In October 2018, Australian Wildlife Conservancy (AWC) commenced an investigation into accusations that some records by Young, who was working at the organization at the time, might be spurious. This coincided with public controversy over accusations that he had secretly and illegally held a night parrot captive in order to procure his 2013 photograph. Young resigned from the AWC in September 2018, and the AWC removed all information about the night parrot from its website.

In March 2019, Young's reports were found to have issues relating to robustness of much of his work done in Queensland and South Australia, labelled as unscientific, deceptive and damaging to the AWC. In 2019, the AWC retracted its reports based on work done by Young. A panel of experts had looked at the nest and eggs found at Diamantina (2016); the feather found at Kalamurina (2017); and the recording of the call (2018). They found that each one had separate issues and none could be said to provide robust evidence of the parrot's presence.
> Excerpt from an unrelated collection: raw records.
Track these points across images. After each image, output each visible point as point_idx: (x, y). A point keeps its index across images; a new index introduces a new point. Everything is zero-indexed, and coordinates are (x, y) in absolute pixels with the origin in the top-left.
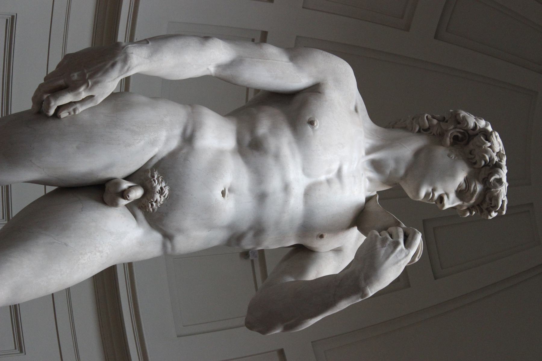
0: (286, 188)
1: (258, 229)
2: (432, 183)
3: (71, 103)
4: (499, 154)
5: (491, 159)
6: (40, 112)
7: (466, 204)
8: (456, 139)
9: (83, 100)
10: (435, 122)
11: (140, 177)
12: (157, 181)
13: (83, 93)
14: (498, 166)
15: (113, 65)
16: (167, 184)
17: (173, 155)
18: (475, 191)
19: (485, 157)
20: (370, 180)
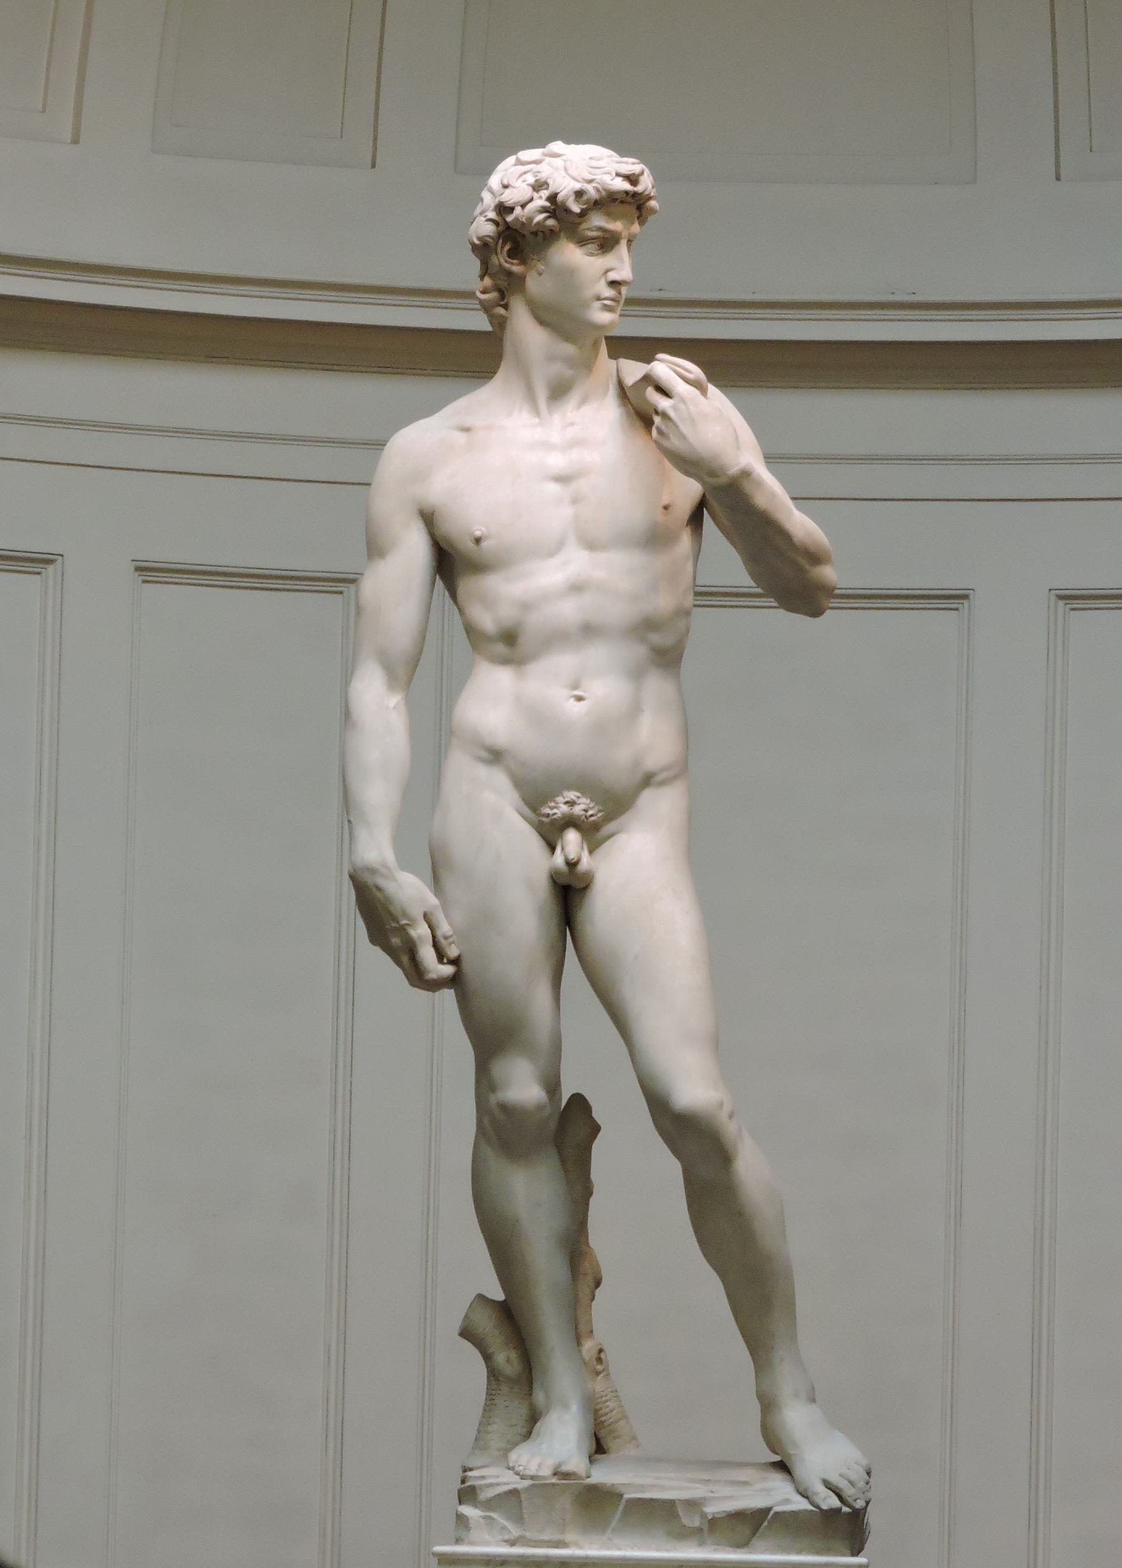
0: (576, 588)
1: (644, 627)
2: (586, 305)
3: (436, 945)
4: (539, 186)
5: (544, 210)
6: (454, 981)
7: (625, 234)
8: (516, 253)
9: (431, 927)
10: (488, 281)
11: (550, 834)
12: (555, 811)
13: (420, 931)
14: (552, 198)
15: (379, 889)
16: (559, 793)
17: (519, 783)
18: (600, 229)
19: (538, 223)
20: (584, 401)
===2024: A stronghold of up to 50 individuals===
In September 2024, a team of Ngururrpa rangers and scientists announced in the CSIRO publication, Wildlife Research, that they had detected a stronghold of up to 50 night parrots, the largest known population of the species, living on the Ngururrpa Indigenous Protected Area, Great Sandy Desert, in Western Australia. The rangers also found a breeding area for the first time, and saw nests, eggs and feathers. The authors of the announcement suggested that the remnant population may have survived due to the presence of cat-eating dingoes.

Commenting on the announcement, a report published by ABC News observed that a sulphate of potash mine proposed for nearby Lake Mackay, and supported by local Aboriginal communities, might present environmental challenges to the newly detected night parrot population. However, the report also noted that Agrimin, the promoter of the proposed mine, was planning conservation measures including fire management, a control program for feral cats and red foxes (but not dingoes), and, perhaps most importantly, a curfew on haulage over the private road that would serve the proposed mine.

=== 2026: Confirmed sighting of a chick in WA desert and a new population in south-west Queensland? ===
Audio recordings taken in south-west Queensland suggest that another population of night parrots may be in the area. Although the location was not disclosed, it was described as being more than 150 km from the other Queensland population at Pullen Pullen Reserve.

There was a discovery of a young night parrot in the middle of the Great Sandy Desert in Western Australia by members of the Ngururrpa Rangers and researchers. Daytime video footage captures the emotional response of the ranger team as they discover the nestling in a spinifex tunnel.

==In the arts==
Dorothy Porter published a book of poetry titled The Night Parrot in 1984. Western Australian poet John Kinsella published a collection of his poems titled Night Parrots in 1989, which included a poem of the same title. In an essay written in 2005, Kinsella wrote "I share with the poet Dorothy Porter an interest in the rare or extinct night parrot, which is (or was) not a particularly colourful parrot. Its sublimity is in its discretion, its vulnerability, its solitude".

Adelaide writer Stephen Orr's 2026 novel, based on a story of father and son Pastor Carl Strehlow and anthropologist Ted Strehlow, is titled The Night Parrots. According to reviewer Ben Adams, Orr uses the parrot as a metaphor, "symbolising the power of belief in fragile, perhaps imagined things which can nevertheless allow people 'to feel secure'."